Skip to content

Replacement ROM for the Z80MC

September 29, 2015

It just feels too hard to figure out what’s going on with Josh’s monitor program so i’m going to figure out how to run my own code instead.  I have a 28C64 EEPROM which is close in pinout to the 27C256.  In fact, I have one that I previously used to replace a 27C64 in an old 1802 terminal.  It’s beat up but resocketed and has pin 27(/write enable) rewired to pin 1 and pin 26(not connected) rewired to pin 22.  I can’t remember why the pin 26 rewire was done but i don’t think it hurts anything.

In the ZMC CPU board, pin 1 of the ROM is tied to VCC so that’s fine and pin 22 is /Output Enable which shouldn’t matter.

To program it, I just have to move the whole mess to a breadboard where pin 1 will be /Write Enable.  I even have programmer code from the original project which was from 2008.  I don’t fully understand the comments about /WE in the code but I’ll figure it out:

//_13bit_prom_monitor.pde
/* PROM Monitor - 28c64 with active high enable and write lines
* designed to read/write a 28C64 eeprom or the prom from the msi/88e, 8kX8
* for experimenting with the MSI/88e 1802 handheld
* uses arduino pins 2-9 for Data 
* Uses arduino pins 12-18  for 7 bits of address 
* with 19 controlling a latch for the high bits (latches on high-low transition).
* * * * * * *
■ REQUIRED TASK A: In the records below, lay out the stretch from the line containing "Document page, 1241x1754 pixels." through the line containing "For every layout" as a numbered list, leaving out blank lines.

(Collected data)
* * * * * * *
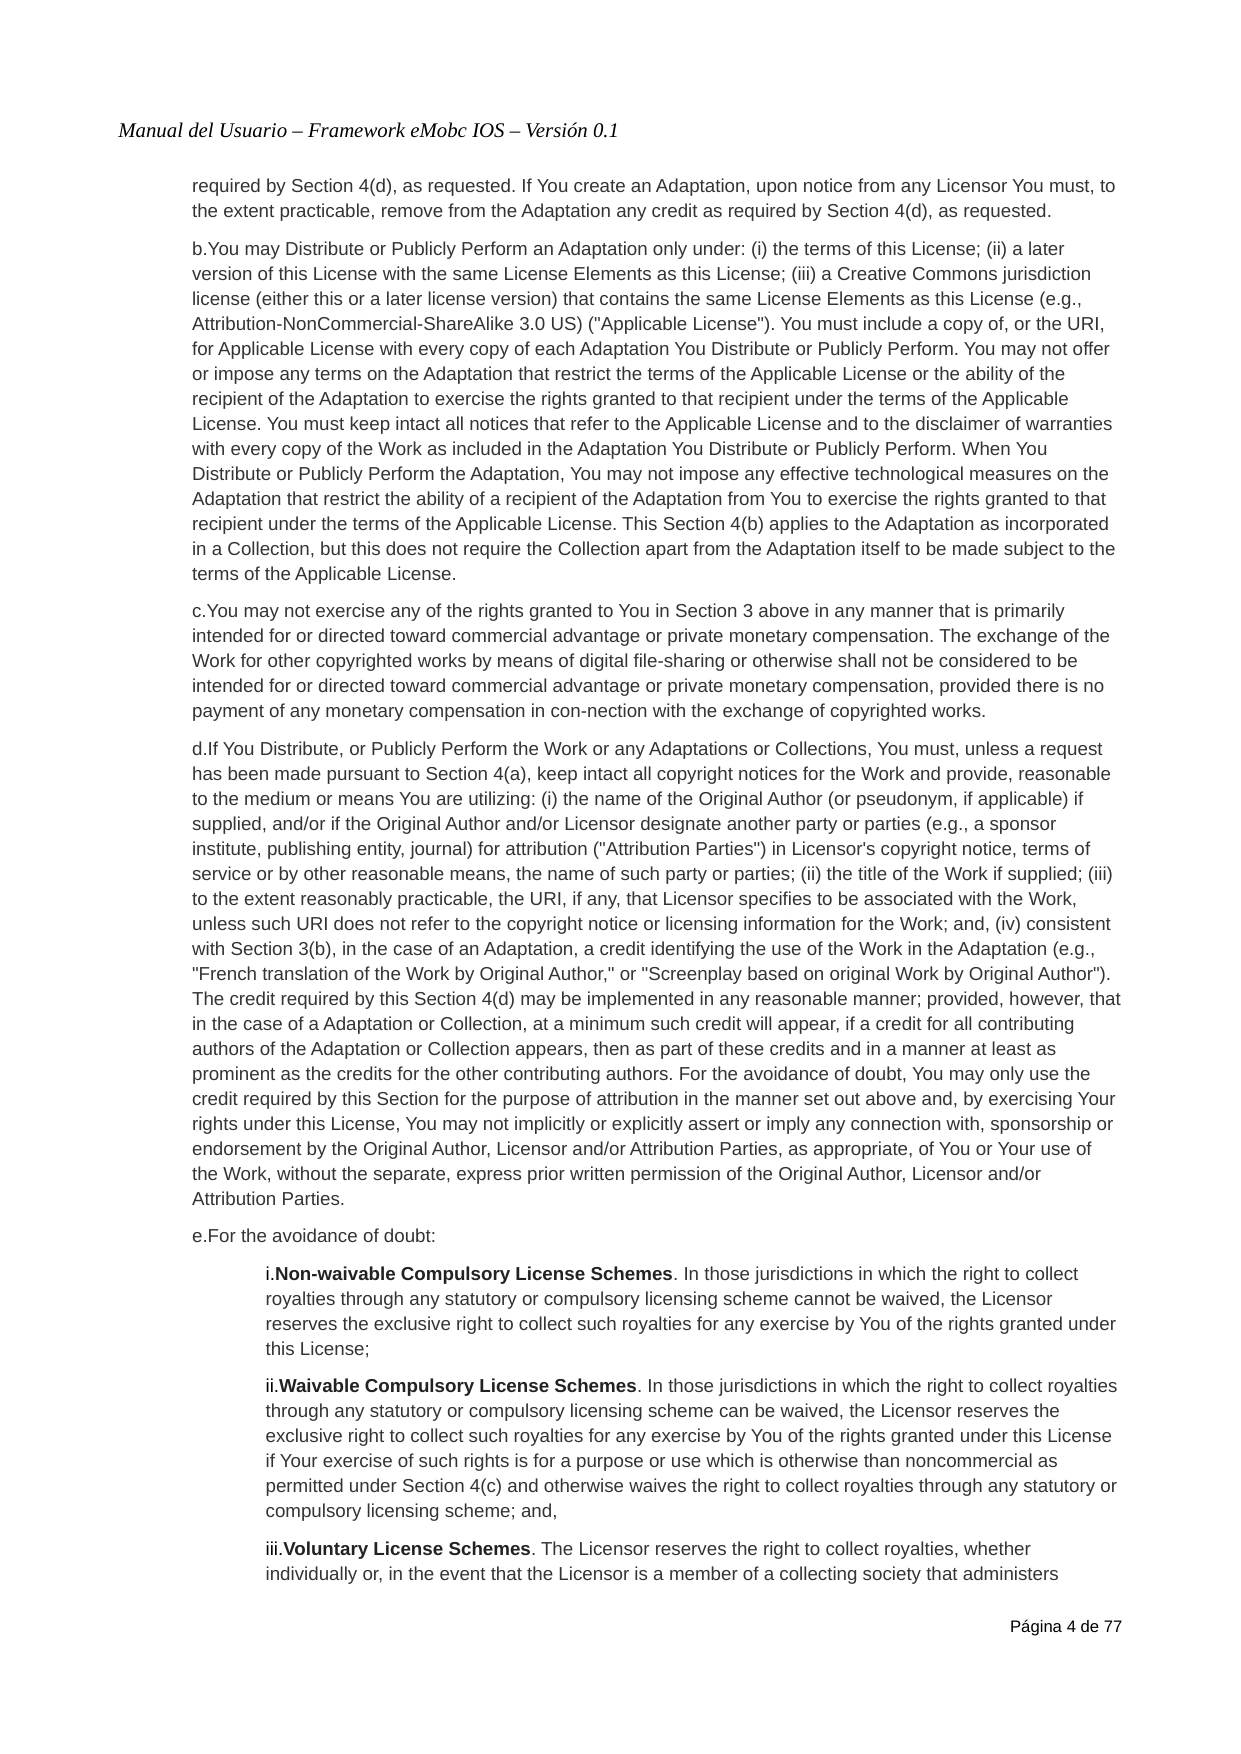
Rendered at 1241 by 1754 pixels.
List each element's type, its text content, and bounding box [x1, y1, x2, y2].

list You may Distribute or Publicly Perform an Adaptation only under: (i) the terms of this License; (ii) a later version of this License with the same License Elements as this License; (iii) a Creative Commons jurisdiction license (either this or a later license version) that contains the same License Elements as this License (e.g., Attribution-NonCommercial-ShareAlike 3.0 US) ("Applicable License"). You must include a copy of, or the URI, for Applicable License with every copy of each Adaptation You Distribute or Publicly Perform. You may not offer or impose any terms on the Adaptation that restrict the terms of the Applicable License or the ability of the recipient of the Adaptation to exercise the rights granted to that recipient under the terms of the Applicable License. You must keep intact all notices that refer to the Applicable License and to the disclaimer of warranties with every copy of the Work as included in the Adaptation You Distribute or Publicly Perform. When You Distribute or Publicly Perform the Adaptation, You may not impose any effective technological measures on the Adaptation that restrict the ability of a recipient of the Adaptation from You to exercise the rights granted to that recipient under the terms of the Applicable License. This Section 4(b) applies to the Adaptation as incorporated in a Collection, but this does not require the Collection apart from the Adaptation itself to be made subject to the terms of the Applicable License. [118, 234, 1122, 584]
list required by Section 4(d), as requested. If You create an Adaptation, upon notice from any Licensor You must, to the extent practicable, remove from the Adaptation any credit as required by Section 4(d), as requested. [118, 172, 1122, 222]
list You may not exercise any of the rights granted to You in Section 3 above in any manner that is primarily intended for or directed toward commercial advantage or private monetary compensation. The exchange of the Work for other copyrighted works by means of digital file-sharing or otherwise shall not be considered to be intended for or directed toward commercial advantage or private monetary compensation, provided there is no payment of any monetary compensation in con-nection with the exchange of copyrighted works. [118, 597, 1122, 722]
list If You Distribute, or Publicly Perform the Work or any Adaptations or Collections, You must, unless a request has been made pursuant to Section 4(a), keep intact all copyright notices for the Work and provide, reasonable to the medium or means You are utilizing: (i) the name of the Original Author (or pseudonym, if applicable) if supplied, and/or if the Original Author and/or Licensor designate another party or parties (e.g., a sponsor institute, publishing entity, journal) for attribution ("Attribution Parties") in Licensor's copyright notice, terms of service or by other reasonable means, the name of such party or parties; (ii) the title of the Work if supplied; (iii) to the extent reasonably practicable, the URI, if any, that Licensor specifies to be associated with the Work, unless such URI does not refer to the copyright notice or licensing information for the Work; and, (iv) consistent with Section 3(b), in the case of an Adaptation, a credit identifying the use of the Work in the Adaptation (e.g., "French translation of the Work by Original Author," or "Screenplay based on original Work by Original Author"). The credit required by this Section 4(d) may be implemented in any reasonable manner; provided, however, that in the case of a Adaptation or Collection, at a minimum such credit will appear, if a credit for all contributing authors of the Adaptation or Collection appears, then as part of these credits and in a manner at least as prominent as the credits for the other contributing authors. For the avoidance of doubt, You may only use the credit required by this Section for the purpose of attribution in the manner set out above and, by exercising Your rights under this License, You may not implicitly or explicitly assert or imply any connection with, sponsorship or endorsement by the Original Author, Licensor and/or Attribution Parties, as appropriate, of You or Your use of the Work, without the separate, express prior written permission of the Original Author, Licensor and/or Attribution Parties. [118, 734, 1122, 1209]
list Non-waivable Compulsory License Schemes. In those jurisdictions in which the right to collect royalties through any statutory or compulsory licensing scheme cannot be waived, the Licensor reserves the exclusive right to collect such royalties for any exercise by You of the rights granted under this License; [118, 1259, 1122, 1359]
list Voluntary License Schemes. The Licensor reserves the right to collect royalties, whether individually or, in the event that the Licensor is a member of a collecting society that administers [118, 1534, 1122, 1584]
list Waivable Compulsory License Schemes. In those jurisdictions in which the right to collect royalties through any statutory or compulsory licensing scheme can be waived, the Licensor reserves the exclusive right to collect such royalties for any exercise by You of the rights granted under this License if Your exercise of such rights is for a purpose or use which is otherwise than noncommercial as permitted under Section 4(c) and otherwise waives the right to collect royalties through any statutory or compulsory licensing scheme; and, [118, 1372, 1122, 1522]
list For the avoidance of doubt: [118, 1222, 1122, 1247]
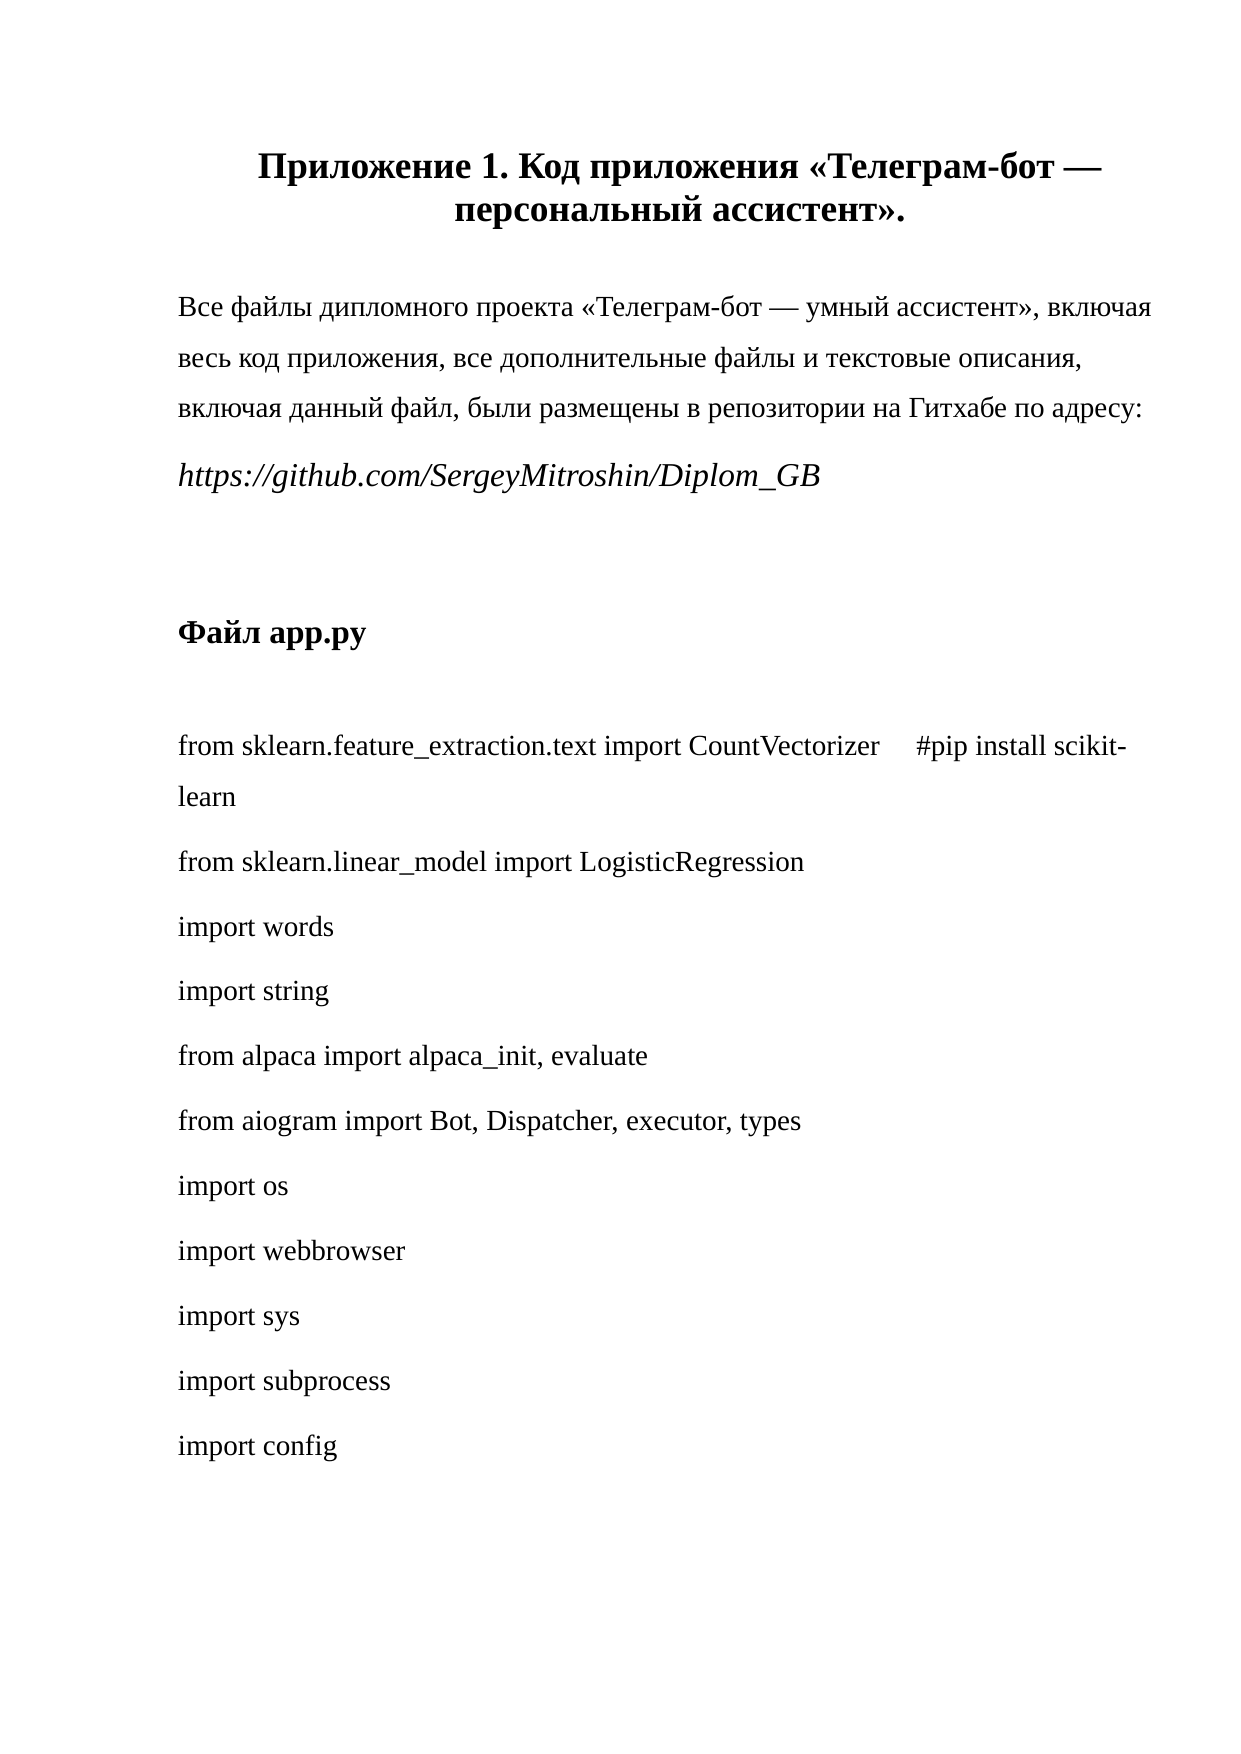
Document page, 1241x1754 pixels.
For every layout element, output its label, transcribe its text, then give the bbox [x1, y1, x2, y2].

text import sys [178, 1298, 1182, 1332]
text import subprocess [178, 1363, 1182, 1396]
subtitle Файл app.py [178, 613, 1182, 651]
text Все файлы дипломного проекта «Телеграм-бот — умный ассистент», включая весь код приложения, все дополнительные файлы и текстовые описания, включая данный файл, были размещены в репозитории на Гитхабе по адресу: [178, 289, 1182, 424]
text import words [178, 909, 1182, 942]
text https://github.com/SergeyMitroshin/Diplom_GB [178, 455, 1182, 493]
text import config [178, 1428, 1182, 1461]
text from sklearn.feature_extraction.text import CountVectorizer #pip install scikit-learn [178, 728, 1182, 812]
text from alpaca import alpaca_init, evaluate [178, 1038, 1182, 1072]
text import string [178, 973, 1182, 1007]
text import os [178, 1168, 1182, 1202]
text from aiogram import Bot, Dispatcher, executor, types [178, 1103, 1182, 1137]
text from sklearn.linear_model import LogisticRegression [178, 844, 1182, 877]
text import webbrowser [178, 1233, 1182, 1267]
subtitle Приложение 1. Код приложения «Телеграм-бот — персональный ассистент». [178, 143, 1182, 229]
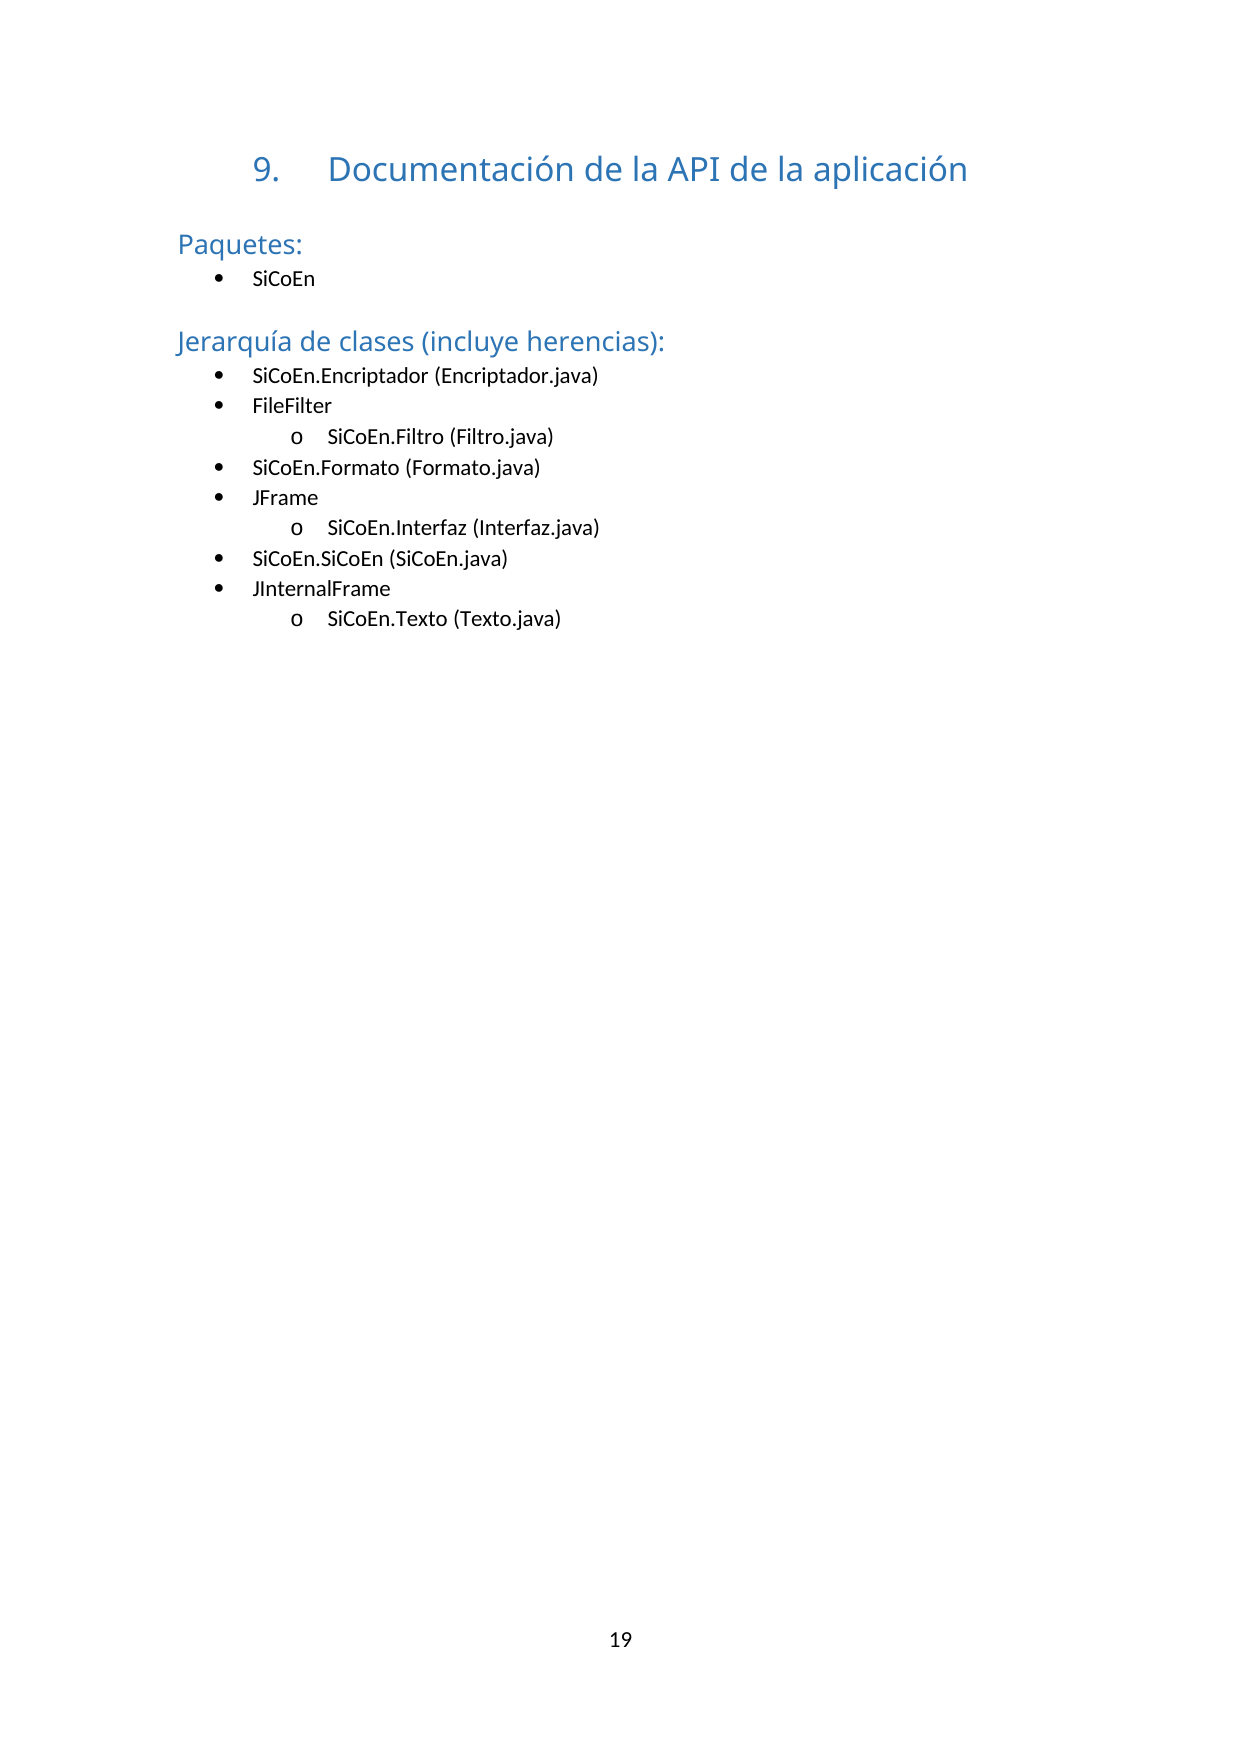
* * * * * * *
■ REQUIRED TASK B: According to the post about the Z80MC replacement ROM, why is it fine that the EEPROM has pin 27 (/write enable) rewired to pin 1 when it sits in the ZMC CPU board?

■ FULL SOLUTION A:
1. Document page, 1241x1754 pixels.
2. For every layout element, output its label, transcribe its text, then give the bbox [x1, y1, x2, y2].

■ FULL SOLUTION B: On the ZMC CPU board, pin 1 of the ROM is tied to VCC, so the rewired /write enable line there is fine.